### Quoted passage
────────

Tuesday, April 17, 2012

More Eggs, More Baskets - Terry Odell

Please welcome Terry Odell for another interesting and informative guest piece.

I started writing a new book last week. I'd been between projects with other writing-related activities taking up my time. What I didn't realize until I immersed myself in Chapter 1 was that I need to write. It's a stress-release for me. If you're a writer, you write because writing is like breathing. You simply have to do it.

But will it make you rich? If you're looking at the success stories of the few rich and famous authors, you're going to feel like a failure from Day One. There are no overnight success stories. No shortcuts. A writing career is a marathon, not a sprint. And nowadays, when the odds of a new author breaking into the Big Six are getting slimmer and slimmer, and the mid-list authors are going the way of the dodo, I decided to investigate alternate publishing methods.

Yes, I'd heard Joe Konrath preach that e-books were the get-rich-quick scheme of publishing. Two of my publishers focused on e-books, so I was a very early reader of the format. When my publisher remaindered my first Blackthorne, Inc. book, I took it the indie e-book route. I priced it at 99 cents and waited for the money roll in. Only it didn't. Even though I had 5 other books published via more traditional, albeit small presses, I had no track record in the indie market.

────────

Pick up the guest post about writing and indie e-book publishing after its last sentence and keep it going. The material that comes after this has nothing to do with the work here.

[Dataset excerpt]
────────

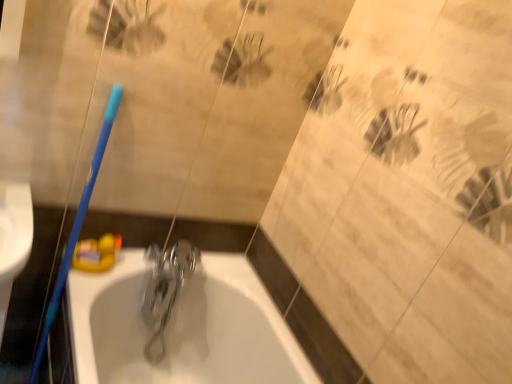
Question: In terms of width, does blue plastic toothbrush at left look wider or thinner when compared to polished metallic faucet at center?

Choices:
 (A) wide
 (B) thin

Answer: (A)

Question: Considering the positions of blue plastic toothbrush at left and polished metallic faucet at center in the image, is blue plastic toothbrush at left bigger or smaller than polished metallic faucet at center?

Choices:
 (A) big
 (B) small

Answer: (A)

Question: Which object is positioned closest to the blue plastic toothbrush at left?

Choices:
 (A) polished metallic faucet at center
 (B) white glossy bathtub at center

Answer: (A)

Question: Estimate the real-world distances between objects in this image. Which object is farther from the blue plastic toothbrush at left?

Choices:
 (A) white glossy bathtub at center
 (B) polished metallic faucet at center

Answer: (A)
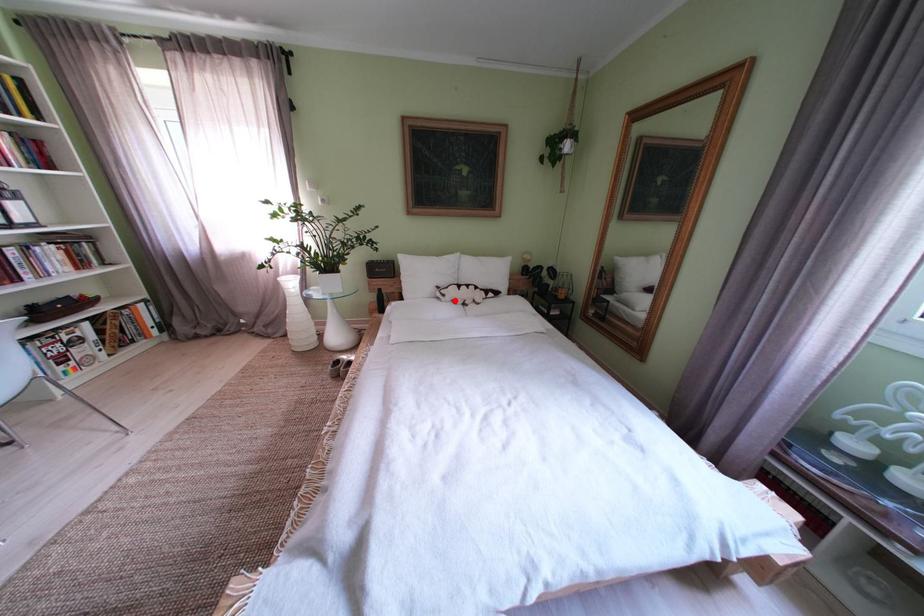
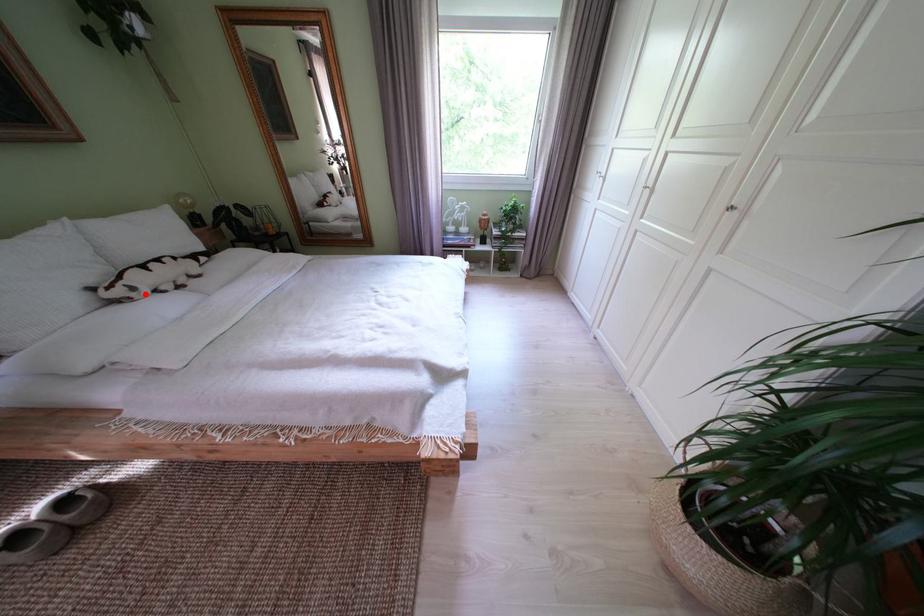
I am providing you with two images of the same scene from different viewpoints. A red point is marked on the first image and another point is marked on the second image. Does the point marked in image1 correspond to the same location as the one in image2?

Yes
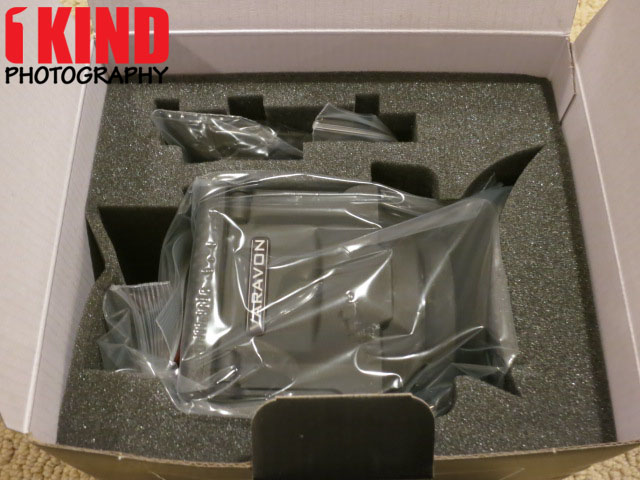
Locate an element on the screen. Image resolution: width=640 pixels, height=480 pixels. white walls is located at coordinates (630, 166), (377, 27), (36, 140).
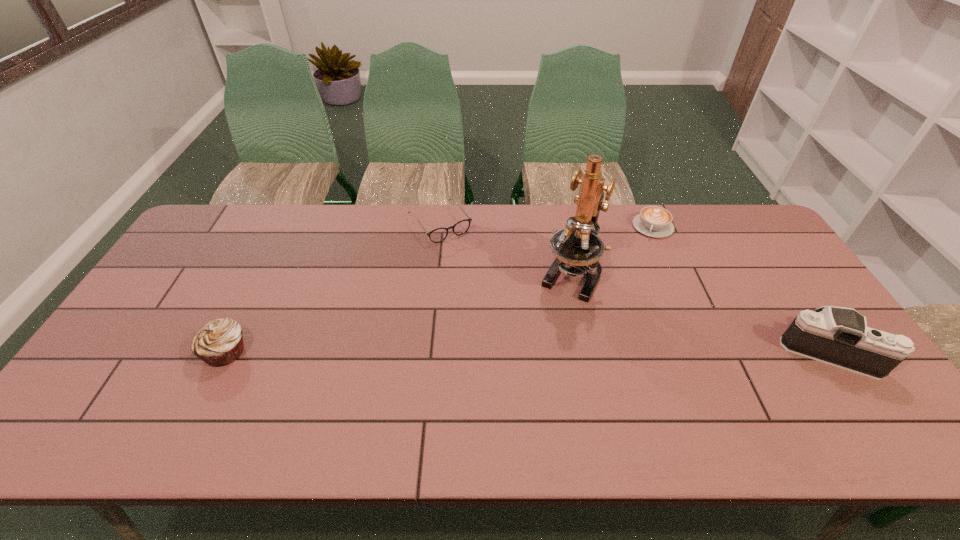
Where is `the leftmost object`? The height and width of the screenshot is (540, 960). the leftmost object is located at coordinates (220, 342).

I want to click on the third tallest object, so click(x=220, y=342).

Where is `the second tallest object`? The height and width of the screenshot is (540, 960). the second tallest object is located at coordinates (838, 336).

I want to click on camera, so click(x=838, y=336).

The image size is (960, 540). I want to click on the third object from left to right, so click(x=577, y=248).

At what (x,y) coordinates should I click in order to perform the action: click on the third farthest object. Please return your answer as a coordinate pair (x, y). Looking at the image, I should click on (577, 248).

You are a GUI agent. You are given a task and a screenshot of the screen. Output one action in this format:
    pyautogui.click(x=<x>, y=<y>)
    Task: Click on the spectacles
    This screenshot has height=540, width=960.
    Given the screenshot: What is the action you would take?
    pyautogui.click(x=437, y=235)

Find the location of a particular element. This screenshot has width=960, height=540. the second object from right to left is located at coordinates (653, 221).

Identify the location of vacant space situated 0.320m on the right of the third shortest object. point(372,352).

Locate an element on the screen. vacant region located 0.080m on the left of the second tallest object is located at coordinates (753, 351).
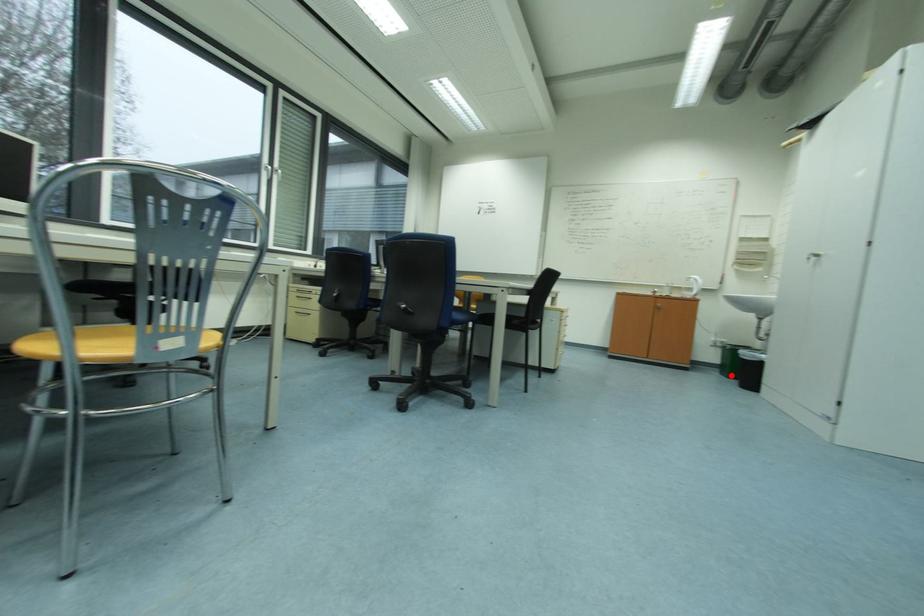
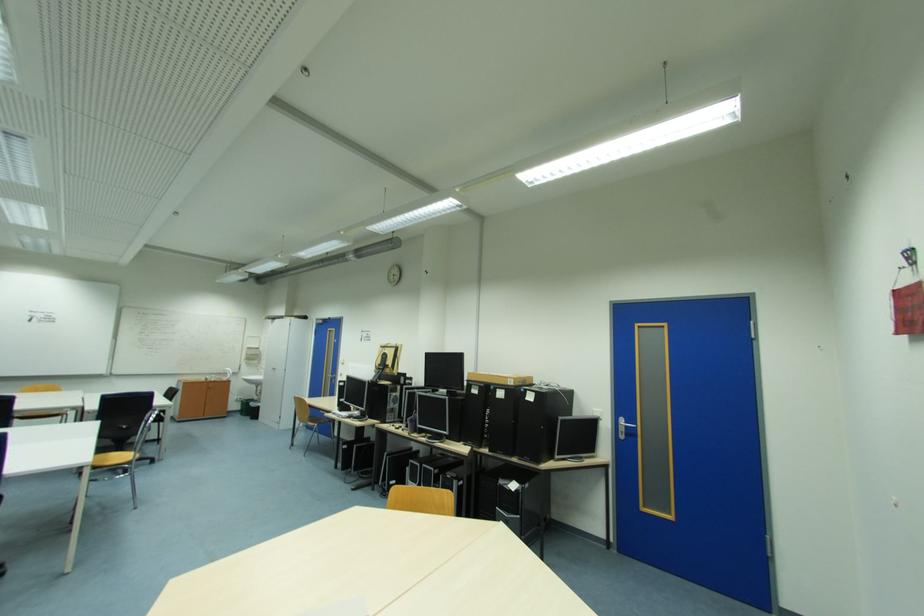
Locate, in the second image, the point that corresponds to the highlighted location in the first image.

(249, 416)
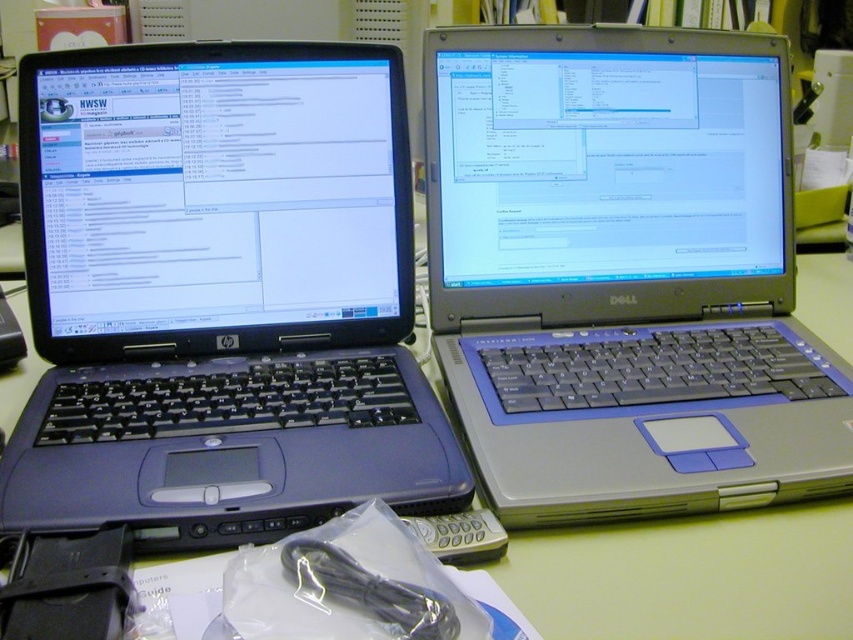
You are setting up a new monitor that requires at least 10 inches of vertical space. You have the matte black laptop at left and the matte plastic computer desk at center. Which object provides enough vertical space for the monitor?

The matte black laptop at left is much taller than the matte plastic computer desk at center, so it provides enough vertical space for the monitor.

You are organizing a tech event and need to arrange these two laptops for a presentation. The HP laptop needs to be positioned to the left of the Dell laptop. Are the current positions of the matte black laptop at left and the silver metallic laptop at upper right aligned correctly for this requirement?

The matte black laptop at left is already positioned to the left of the silver metallic laptop at upper right, so the current arrangement meets the requirement.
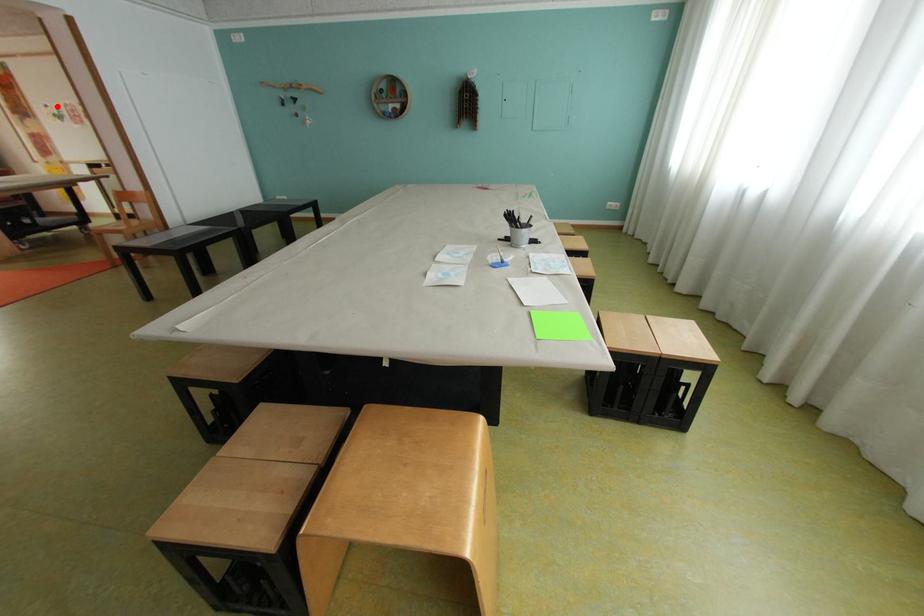
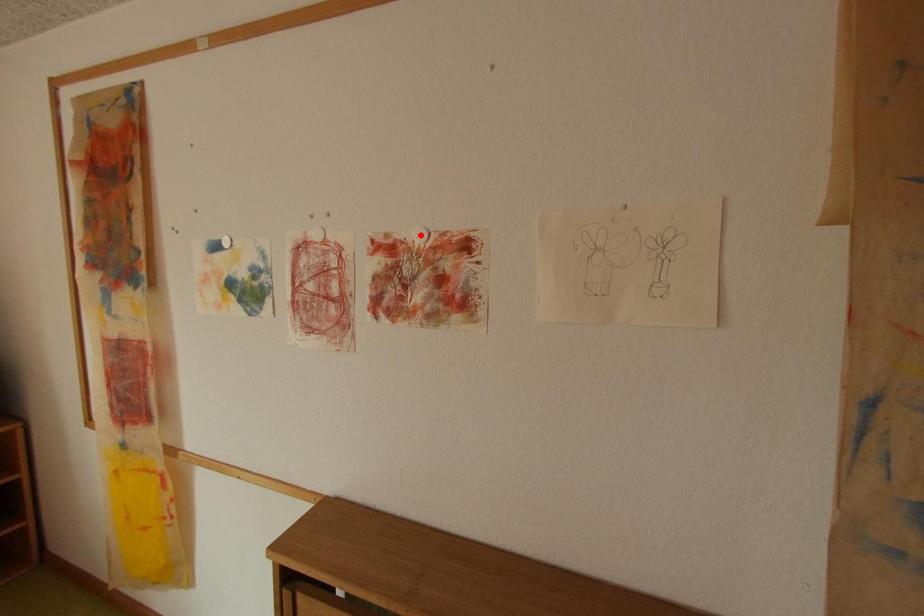
I am providing you with two images of the same scene from different viewpoints. A red point is marked on the first image and another point is marked on the second image. Is the red point in image1 aligned with the point shown in image2?

No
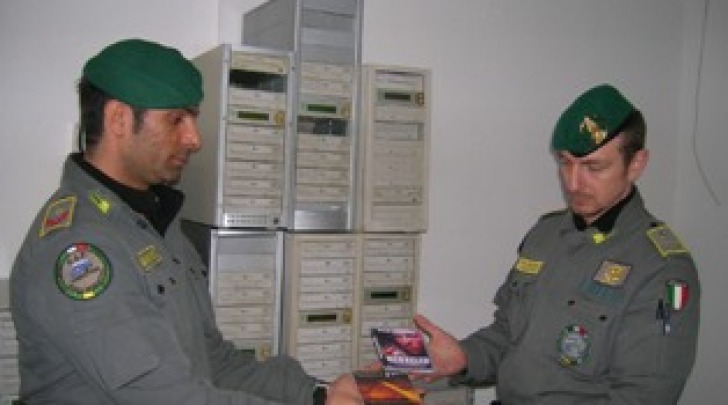
This screenshot has width=728, height=405. In order to click on hanging chord in this screenshot , I will do `click(700, 57)`.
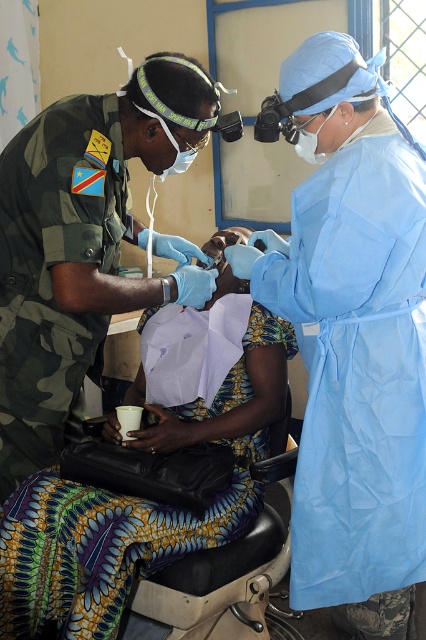
In the scene shown: In the medical scene, there is a point labeled as point (353,337). Which object from the list below is located at this point? Choose from the options below. 1. Military camouflage uniform with blue and yellow patch 2. Blue smooth gown at center

The point (353,337) corresponds to the blue smooth gown at center.

What is the location of the point marked at coordinates (138, 502) in the image?

The point marked at coordinates (138, 502) is located on the printed fabric skirt at center.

────────

### Result of the task
But I kept going, adding more books to my list as rights reverted to me. Slowly, I saw royalty checks that were bigger than the ones I'd been getting from my publishers. Mind you, those were so small that "bigger" didn't mean much. I remember rejoicing in my first 3 digit (in front of the decimal point) check.

I watched countless people tout their successes with the Amazon Select program. However, by now, I was selling books at other venues as well as Amazon. I didn't want to risk pulling them and locking them into Amazon only for 90 days. The perk of getting to price books as free didn't make enough sense to me. Most of the stories I'd heard raved about how many copies they gave away, and how high their books moved in the free column at Amazon. But I didn't hear nearly as many stories about how much money they made when they had to move to the for sale side of the business.

My theory, for whatever it's worth, was to make my books available to as many readers as possible, regardless of what kind of an e-reader they had. The fact that I have a NOOK, not a Kindle, played into that decision. Even though the majority of my sales came from Amazon, I wasn't ready to dismiss my other readers.

I took out the occasional ad, played with Facebook and Twitter, but to be honest, those are all crap shoots. Most people don't want to see promotions in the Social Media networks.

Mostly, I kept writing books. I have 8 e-books available now. I bypassed the publisher for my last 3 releases. I've watched my Amazon sales climb each month, so I'm now selling about 80+ books a day there. I don't play with pricing. I don't move books from one venue to another. I find the best promotion is simply keeping one's name visible, and that's a slow process. Just remember: Marathon, not Sprint.

But I broke my own rule last month for a special promotion offered by Barnes &Noble. It was only a 30 day commitment, and only a one-shot deal, unlike Amazon's program. I decided to gamble with my newest release, Saving Scott.

For me, it was a major success. I now have many new readers from Barnes & Noble. I'm selling hundreds of books a day there, where I used to be thrilled with ten. But as soon as my 30 days are up, I'm going to be adding  Saving Scott to all the other e-stores. For me, it's about having lots of baskets, with as many eggs as possible in each one.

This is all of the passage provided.